On the Plain of Snakes: A Mexican Road Trip by Paul Theroux - review by Sara Wheeler

Sara Wheeler

No Country for Young Men

On the Plain of Snakes: A Mexican Road Trip

By

Hamish Hamilton 448pp £20
 

According to a list of previous books printed in On the Plain of Snakes, this is Paul Theroux’s fifty-first full-length work. Demoralising news for the sluggish, especially as the new offering is wonderful.

Theroux, now seventy-eight, sets off along the ‘rusty-ribbed border fence’ covering the whole distance from Tijuana to Matamoros, weaving between the USA and Mexico before plunging south. The titular plain of serpents is a translation of Coixtlahuaca, a place ‘in the sighing emptiness’ of Oaxaca. He covers, of course, particularly at the beginning of the book, the plight of illegal migrants, their passages facilitated (or not) by coyotes who provide inner tubes in which to cross rivers. Many die of thirst and lie unburied in the sun until their corpses disintegrate.

What does Theroux do on his trip? In Nogales he has his teeth whitened, in San Diego de la Unión he attends a first communion, in San Miguel de Allende he drops in on a wedding and in Monte Albán he inspects pyramids built at a time when ‘Britain was a land of quarrelsome Iron Age tribes painting their bellies blue and huddled in hill forts’. Sometimes he abandons his car, which has Massachusetts plates, in a secure car park and goes on bus journeys. Mexican highways are well maintained, he notes, but the off-ramp ‘always leads to the dusty antique past – to the man plowing a stony field with a burro, to the woman with a bundle on her head, to the boy herding goats, to the ranchitos, the carne asada stands, the five-hundred-year-old churches, and a tienda, selling beer and snacks, with a skinny cat asleep on the tamales’.

Theroux quotes widely from published sources in both Spanish and English, interviews officials and, as always, talks to ‘ordinary’ people, including some who barely speak Spanish (the Mexican government recognises 68 languages and 350 dialects).

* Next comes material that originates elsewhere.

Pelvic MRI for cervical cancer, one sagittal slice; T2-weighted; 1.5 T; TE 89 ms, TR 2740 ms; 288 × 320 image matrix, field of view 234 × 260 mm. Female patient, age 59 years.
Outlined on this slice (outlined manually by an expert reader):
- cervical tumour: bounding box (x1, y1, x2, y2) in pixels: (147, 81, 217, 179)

Allowing his interlocutors to tell their stories, Theroux deploys his usual potent blend of specificity and accumulation, his technique honed over many decades.

In two of this long book’s extended highlights, the prose relaxes. In one, Theroux teaches an adult writing course for ten days in the Roma Norte district of Mexico City. He forges firm friendships there and the reader senses his spirits rising as he gets a purchase on Mexico through these relationships. In the second sustained episode he attends Mexican Spanish classes for three weeks at the Instituto Cultural Oaxaca. The colonial city has resisted modernisation and Theroux feels at home there. It is sixty years since he left school. On the first day, he writes, ‘I clawed at my cuff and sneaked a look at my watch, assuming half an hour or so had passed. But it was only ten past nine.’ One of his fellow students is the same age as his car (thirteen).

From the start, he is alert to corruption, poverty and danger. Campesinos in some states are poorer than their counterparts in Bangladesh, ‘languishing in an air of stagnant melancholy on hillsides without topsoil’. More than once a crooked policeman stops his car, threatens him – Sabes qué te puedo hacer? (‘Do you know what I can do to you?’) – and demands hundreds of dollars. Theroux has no choice but to pay. Of one place, a waiter reassures him, ‘They’re only killing ten people a day.’ More than thirty thousand murders took place countrywide in 2017. Theroux conjures the horror of it all. Human heads are displayed at intersections; the word ‘desperation’ echoes through these pages like a knell.

At the end Theroux spends time in the mountain city of San Cristóbal de las Casas among a self-governing community of Zapatistas, a movement that had its origin in demands for dignity and justice for the indigenous people of Chiapas. One of his language school friends inveigles him into a secret conversatorio, a conference of sorts – and I won’t say more, to avoid spoiling it. This is a fabulous section of the book (which is divided into five unequal parts). The experience offers the author a redemption of sorts.

Readers who have followed Theroux through the decades will find here an old friend, albeit a crusty one. Have his preoccupations changed since his youthful self travelled through Mexico by train forty years ago, the trip recounted in The Old Patagonian Express? He refers to decrepitude quite a bit, complains less and writes about food more – perhaps small pleasures are accentuated in senescence. (He describes, gorgeously, ‘an anthology of black clotted beans’ he sees in a restaurant.) But most of all he looks more deeply into a divided country and tries to make sense of it. On the Plain of Snakes is a superb book from a master of his craft, and perhaps the author’s best yet. A few young authors are making headway in the travel genre Theroux practically reinvented in the 1970s. But they still can’t touch him.